The Null Device

The future artists' colony of Detroit?

The city of Detroit has seen more than its share of misfortune; hollowed out by the slow decline of the US car industry, it has already been synonymous with post-industrial urban decline, even before the oil crunch and the Great Recession. Now, however, the economically depressed conditions are apparently bringing in artists, drawn to Detroit by the rock-bottom real-estate prices (think $100 houses, albeit in need of work), faded grandeur of near-mythical proportions and potential for experimentation and regeneration:
Buying that first house had a snowball effect. Almost immediately, Mitch and Gina bought two adjacent lots for even less and, with the help of friends and local youngsters, dug in a garden. Then they bought the house next door for $500, reselling it to a pair of local artists for a $50 profit. When they heard about the $100 place down the street, they called their friends Jon and Sarah.
Admittedly, the $100 home needed some work, a hole patched, some windows replaced. But Mitch plans to connect their home to his mini-green grid and a neighborhood is slowly coming together.
But the city offers a much greater attraction for artists than $100 houses. Detroit right now is just this vast, enormous canvas where anything imaginable can be accomplished. From Tyree Guyton’s Heidelberg Project (think of a neighborhood covered in shoes and stuffed animals and you’re close) to Matthew Barney’s “Ancient Evenings” project (think Egyptian gods reincarnated as Ford Mustangs and you’re kind of close), local and international artists are already leveraging Detroit’s complex textures and landscapes to their own surreal ends.
It'll be interesting to see what happens; will Detroit's new artist-settlers find their dreams foundering, turn tail and run, or will they succeed? Will Detroit become a new East Berlin, attracting artists and then scenesters, then showing up in boutique tourist guidebooks as the new hip destination, until eventually the process is completed and the well-off and aspirational move in, most of the artists are priced out of it and move on in search of another locus?
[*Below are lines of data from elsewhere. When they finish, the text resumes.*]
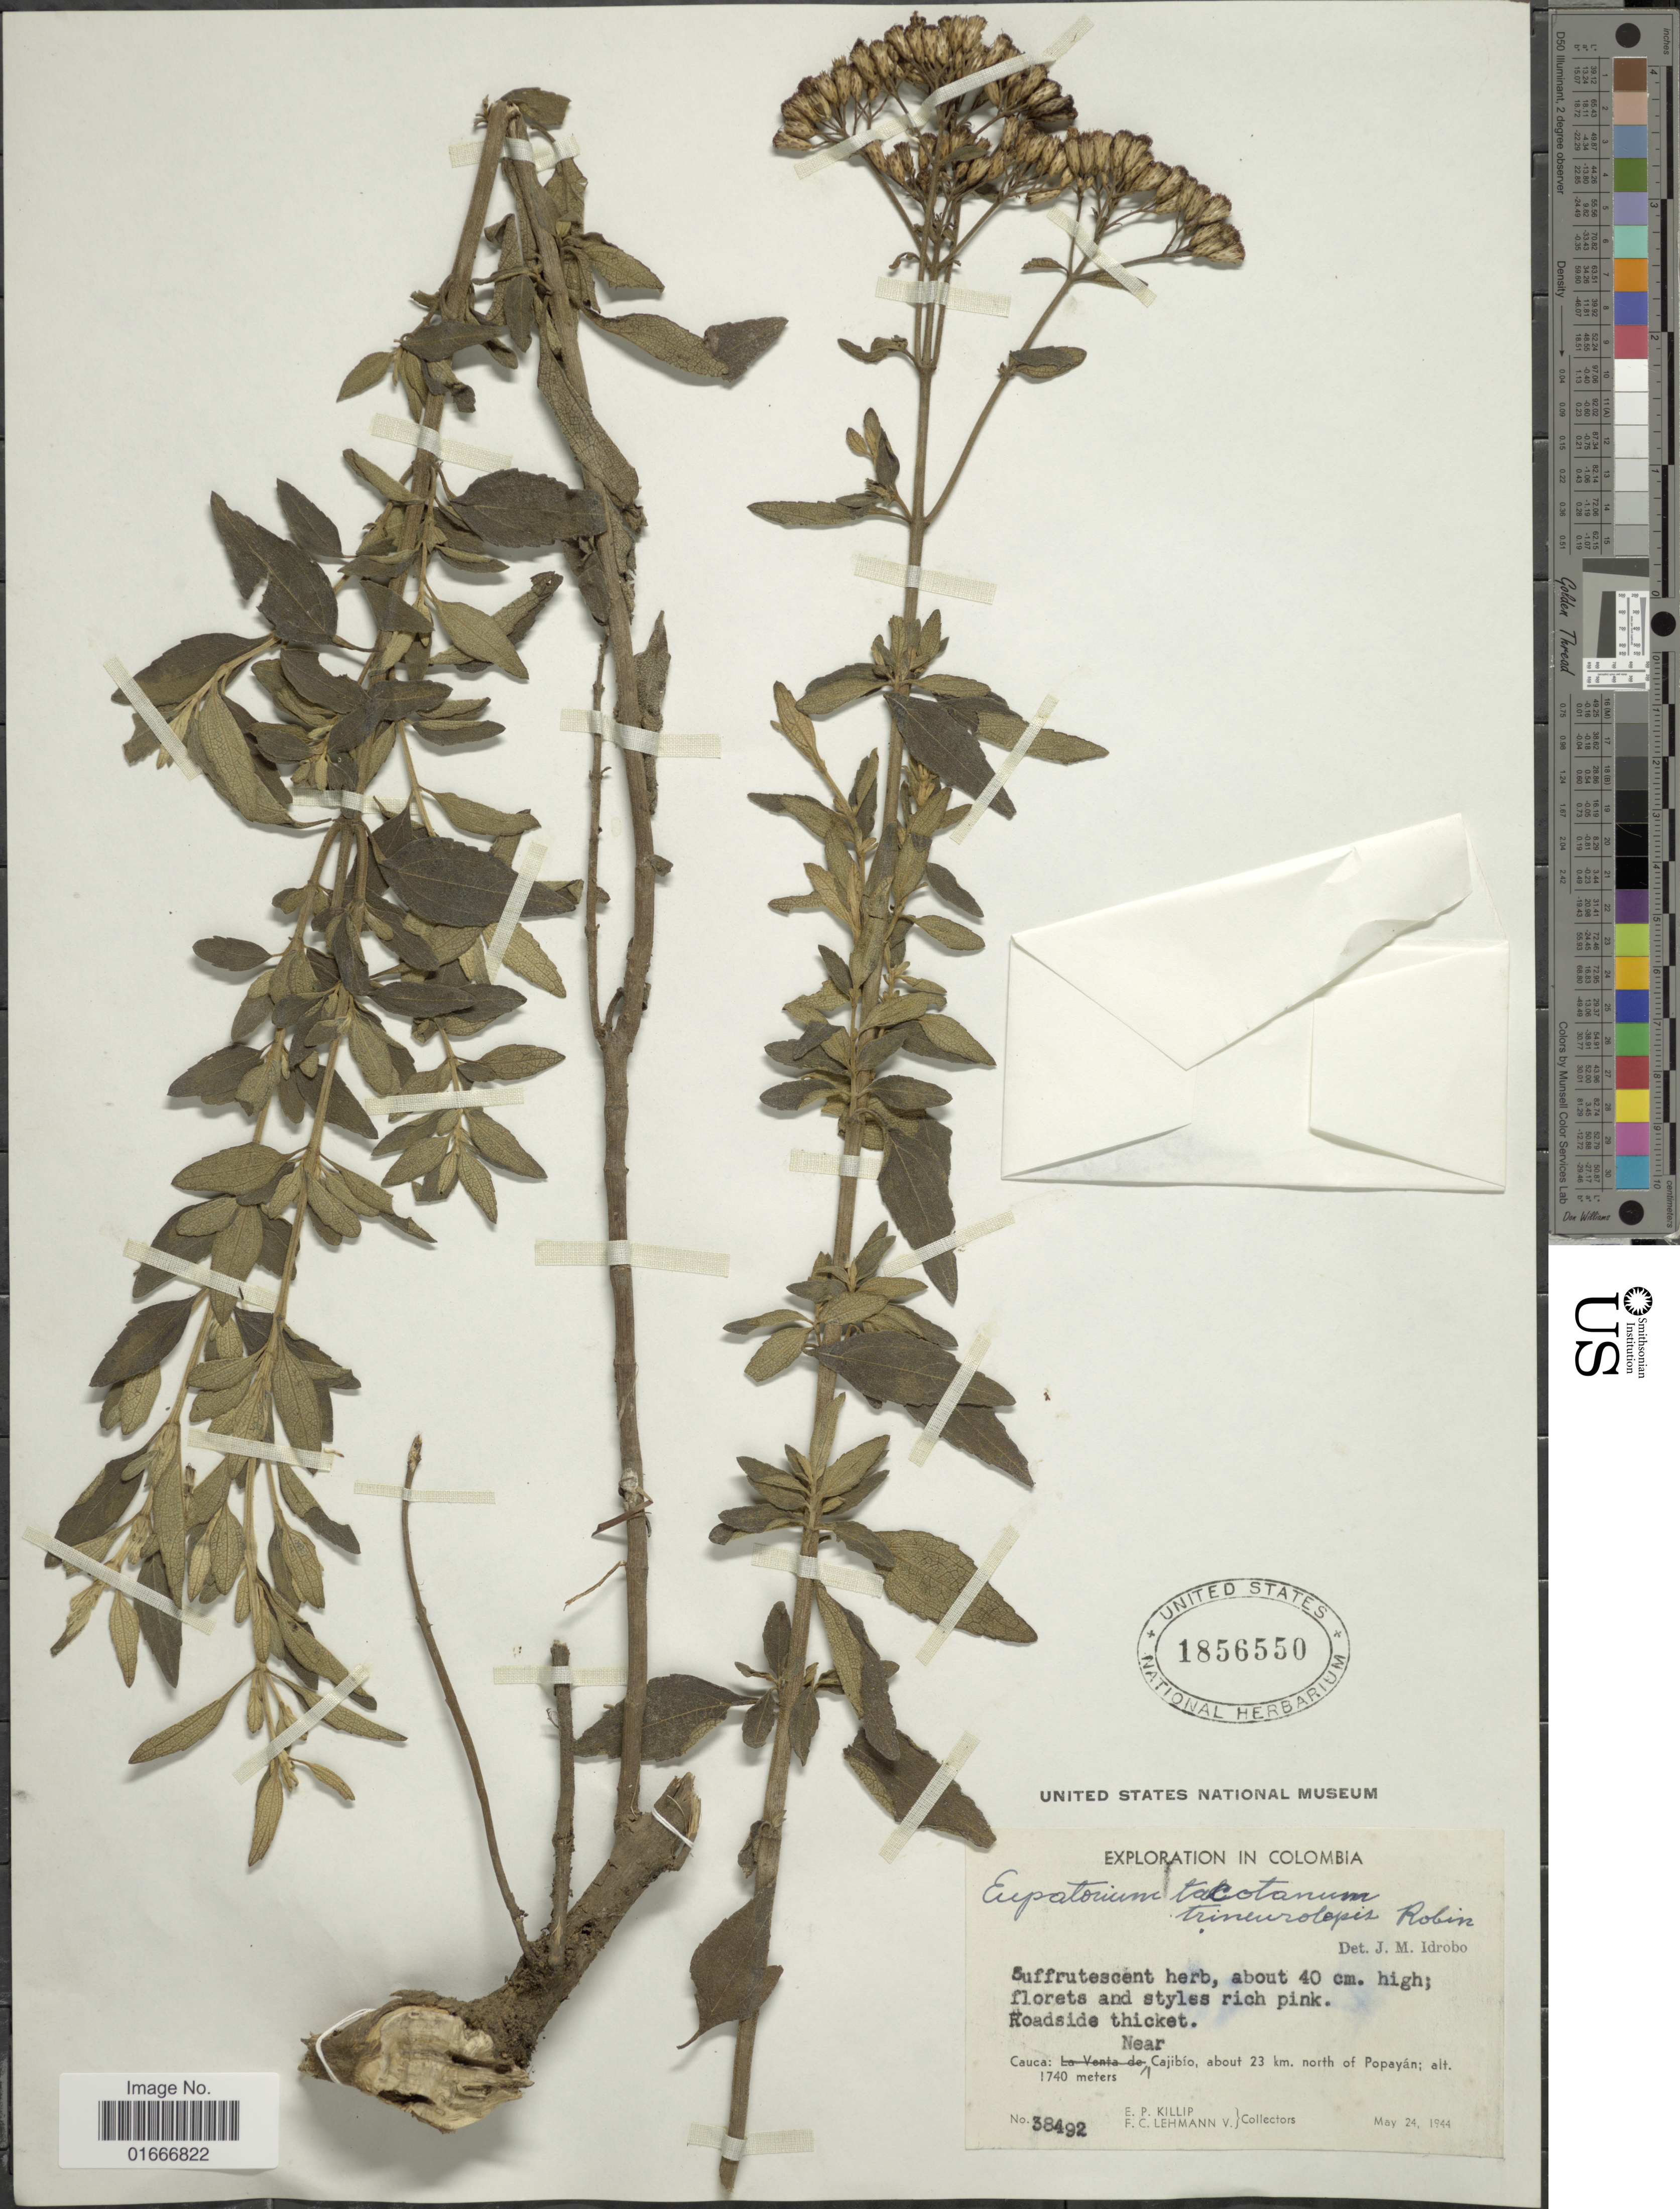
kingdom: Plantae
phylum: Tracheophyta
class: Magnoliopsida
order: Asterales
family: Asteraceae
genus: Chromolaena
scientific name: Chromolaena tacotana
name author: (Klatt) R.M. King & H. Rob.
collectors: E. P. Killip & F. Lehmann v.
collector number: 38492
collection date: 1944-05-24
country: Colombia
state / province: Cauca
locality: Colombia. Cauca: Cajibo, about 23 km. north of Popayan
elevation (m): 1740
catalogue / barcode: US 1856550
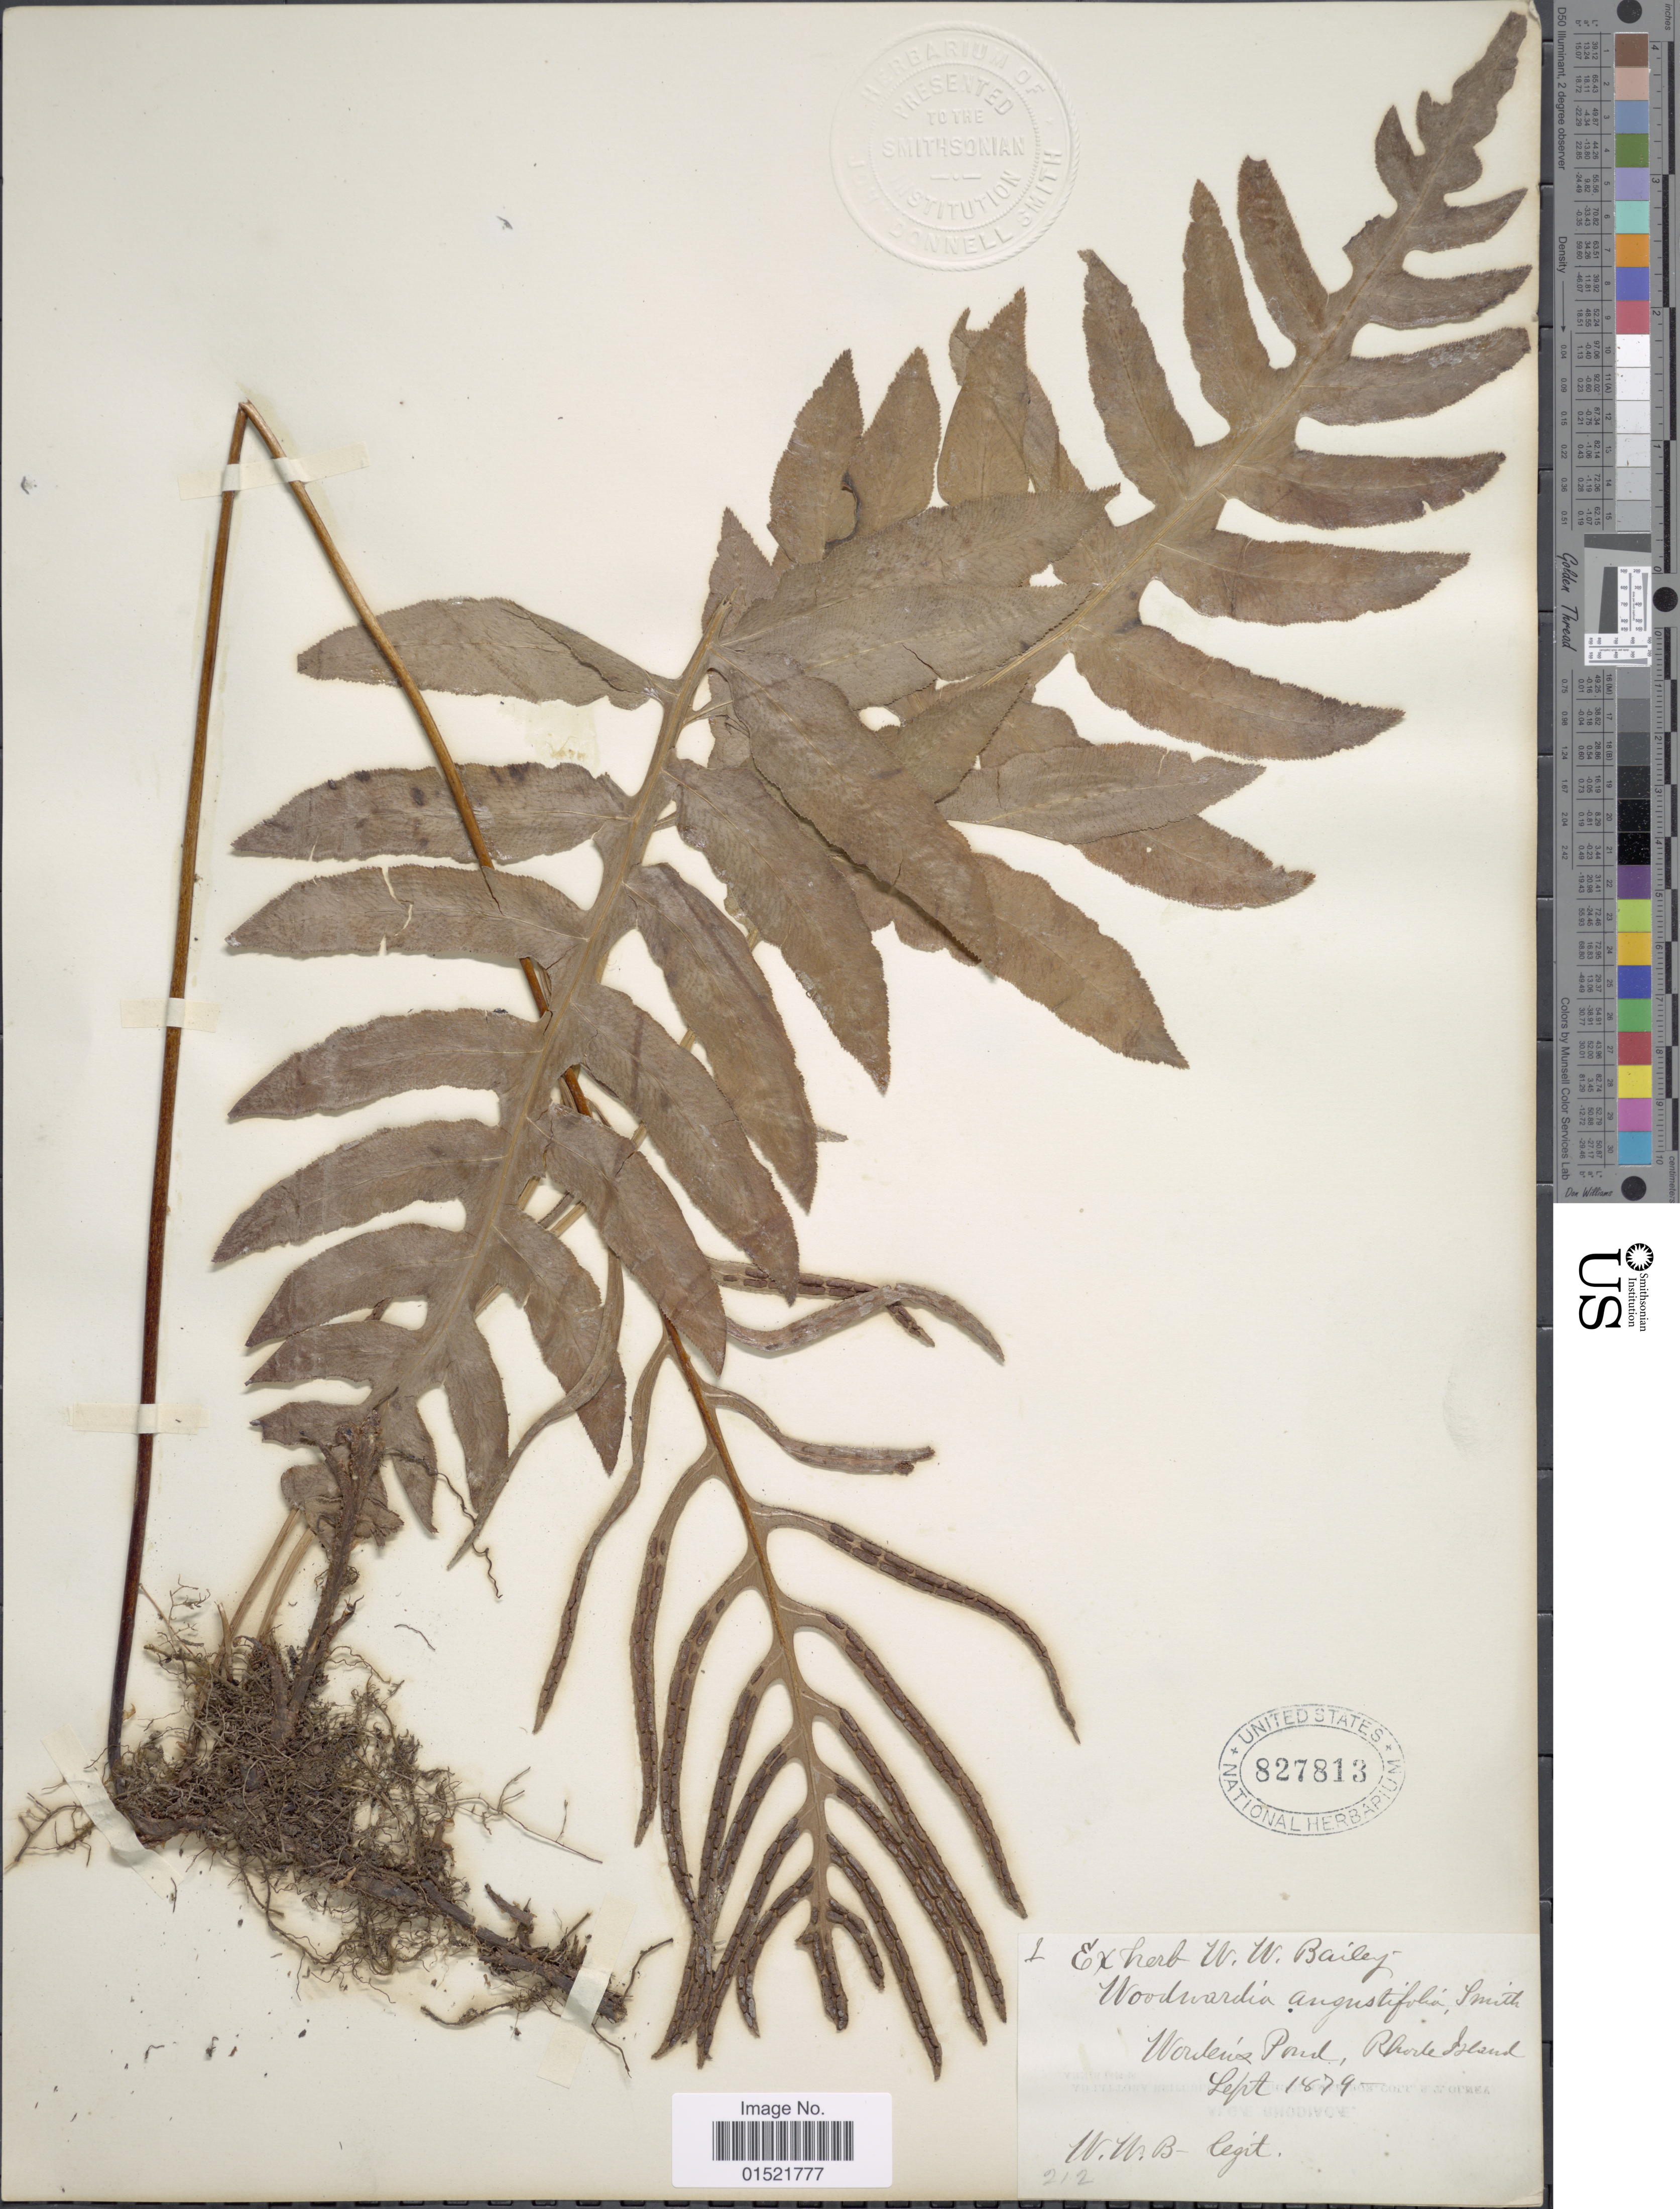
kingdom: Plantae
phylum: Tracheophyta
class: Polypodiopsida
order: Polypodiales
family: Blechnaceae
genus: Woodwardia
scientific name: Woodwardia areolata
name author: (L.) T. Moore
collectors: W. W. Bailey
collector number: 1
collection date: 1879-09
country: United States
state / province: Rhode Island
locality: Wordens Pond, Rhode Island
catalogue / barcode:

There are 2 comments on "The future artists' colony of Detroit?":

Posted by: Greg Fri Mar 20 11:27:55 2009

Good lord, is gentrification like a law of nature or something now?

Posted by: acb http://dev.null.org/acb/ Fri Mar 20 17:38:48 2009

Not necessarily, though it tends to follow areas becoming and remaining "cool" (see also: "The Rebel Sell"). Assuming, of course, that the economy is in good shape; downturns can interrupt the process (apparently, were it not for the Paul Keating Recession We Had To Have in the 1990s, Brunswick Street would have turned into Chapel Street by 1995 or so).

Or, as a graffito in dot-com-era San Francisco read, "artists are the shock troops of gentrification".